By Clair McFarland, Riverton Ranger via Wyoming News Exchange

 

RIVERTON — People attending a public meeting last week in Riverton spoke against a revised permit that inflicts tighter restrictions on the proposed Moneta Divide natural gas field east of town.

“It almost looks like the DEQ intends to shut down our mineral industry … by regulatory squeezes,” IDEA Inc. president Alan Moore said during the public meeting Feb. 13 at the Sundowner in Riverton.

IDEA Inc. is the city of Riverton’s economic development arm.  Moore was referencing a January decision by the Wyoming Department of Environmental Quality to add testing and purity requirements to Aethon Energy’s water output from the Moneta Divide.

The requirements call for routine samplings of Boysen Reservoir and the Wind River and new routine frack and well additive screenings, as well as limits on temperature, sulfides, radium, barium, and chloride.

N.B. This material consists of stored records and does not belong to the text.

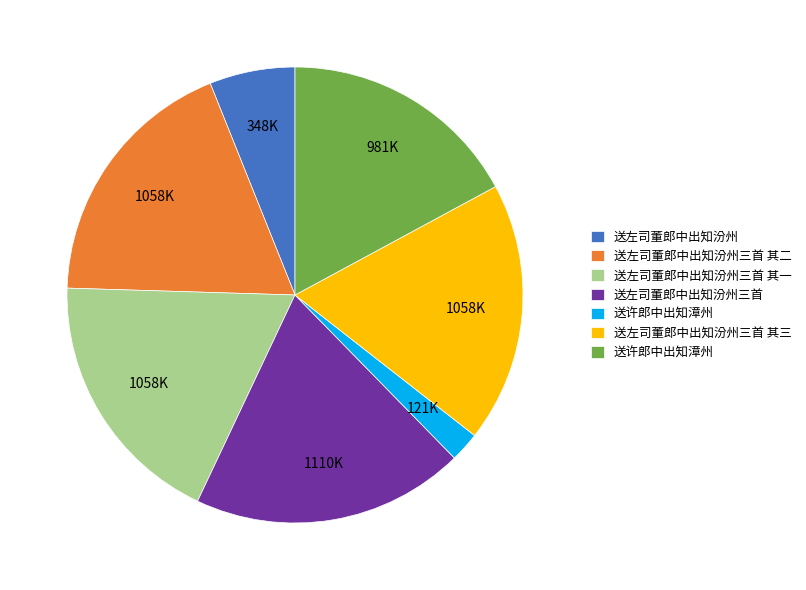

Is there any slice that represents more than half of the pie?

No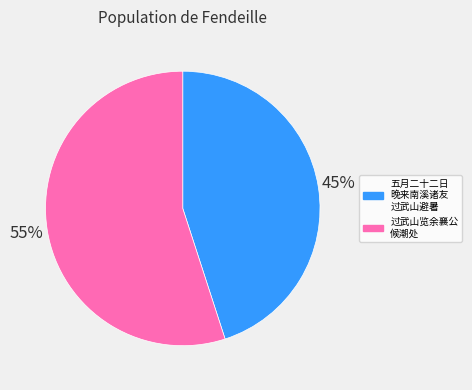

How many segments does this pie chart have?

2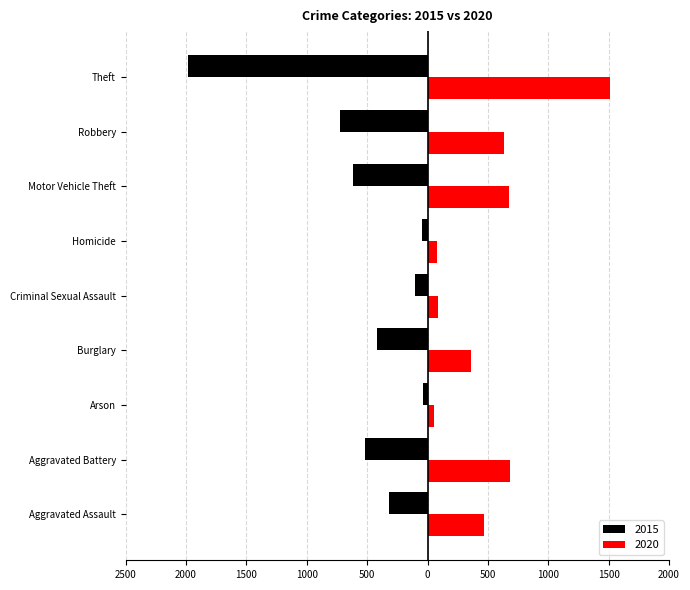

The value of 2020 at Motor Vehicle Theft is 218. True or false?

False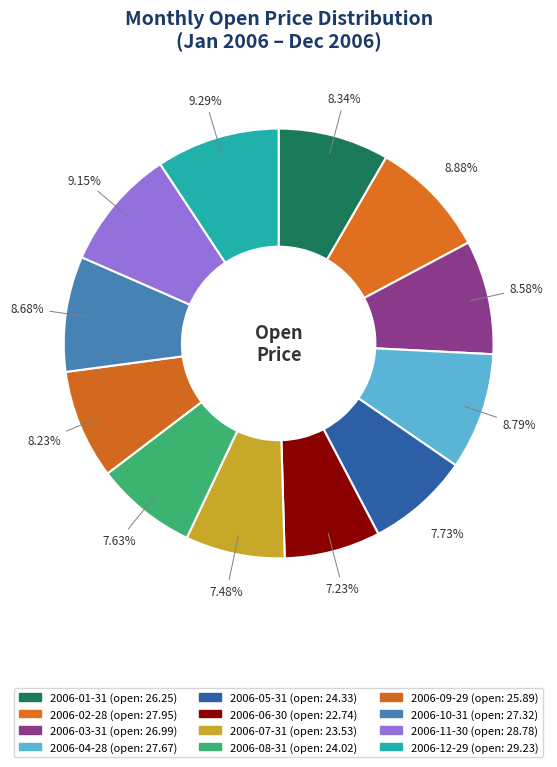

To the nearest percent, what is the combined percentage of 2006-02-28 and 2006-12-29?

18%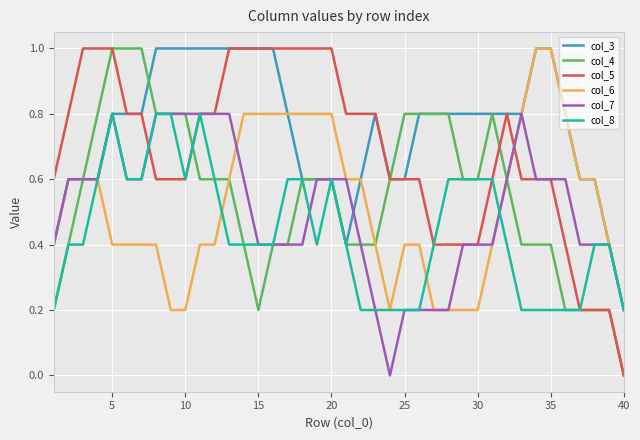

What is the maximum value shown in the chart?

1.0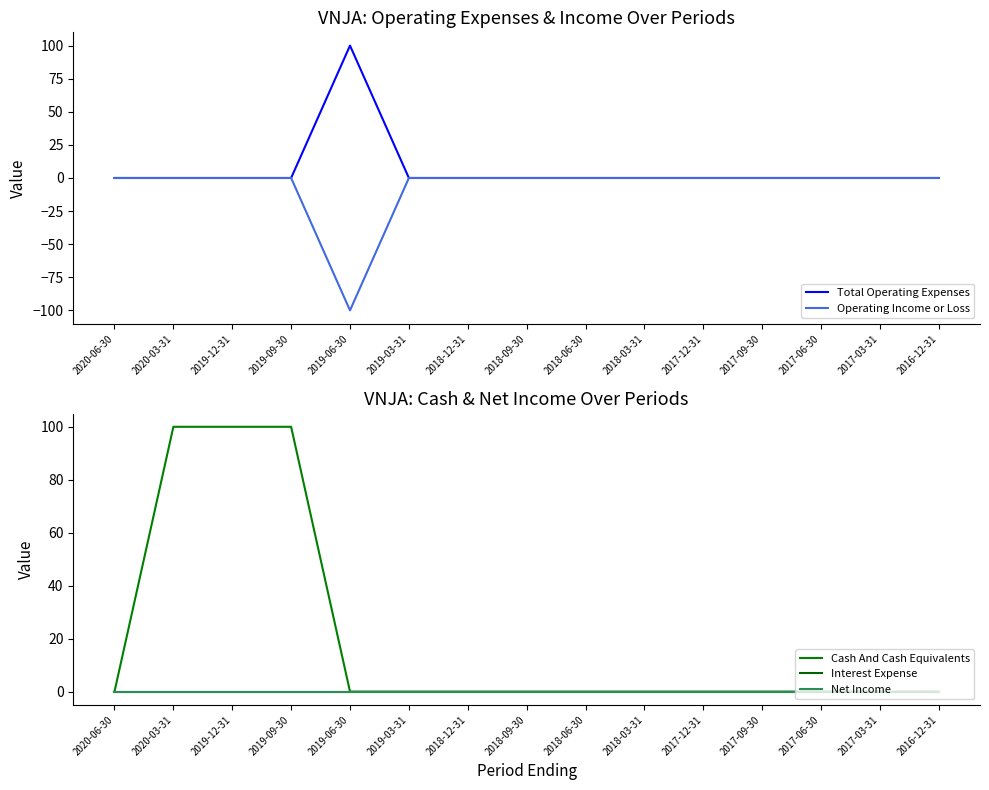

True or false: Interest Expense and Operating Income or Loss intersect in this chart.

False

The DEQ revision acknowledges that the new conditions are more stringent than in the past – in fact “more stringent than those for similar EPA-permitted facilities covered on the Wind River Indian Reservation.”

In a letter responding to the revision, Aethon Energy representatives said the new purity requirements — especially the mandate that no more than 20 parts per billion in total sulfide contamination appear downstream from Badwater Creek — were “unprecedented and impractical,” because laboratories “cannot detect” the contaminants to a fraction that precise.

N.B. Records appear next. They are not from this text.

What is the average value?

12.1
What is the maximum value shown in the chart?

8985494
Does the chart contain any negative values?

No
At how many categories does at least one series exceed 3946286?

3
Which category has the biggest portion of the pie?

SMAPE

Moore said the DEQ was “requiring companies to do things that technically aren’t possible.” He suggested that the strict parameters “would mean Aethon would leave – and we wouldn’t get any of their taxes.”

The company originally applied for a permit revision to accommodate an expansion of the Moneta Divide Field. If the expansion were allowed, the increased drilling could have brough $71 million a year in federal royalties, $57.6 million a year in Wyoming severance taxes, and $70 million a year in county ad valorem taxes, according to previous reports.

Without the expansion, IDEA Inc. executive director Kevin Kershisnik said, “there will be no growth” in the county, economically.

The DEQ wrote that comments by community members in favor of Aethon’s expansion “were based on economic rather than technical merits of the application.”

“However, the goal of a discharge permit is to set the requirements necessary for the protection of downstream waters,” the agency stated.

As proposed, the expansion could bring an estimated $50 million to $100 million to the Fremont County assessed valuation and tax base. Expansion would be a significant employer as well, both during drilling and production of wells and in monitoring and testing afterward.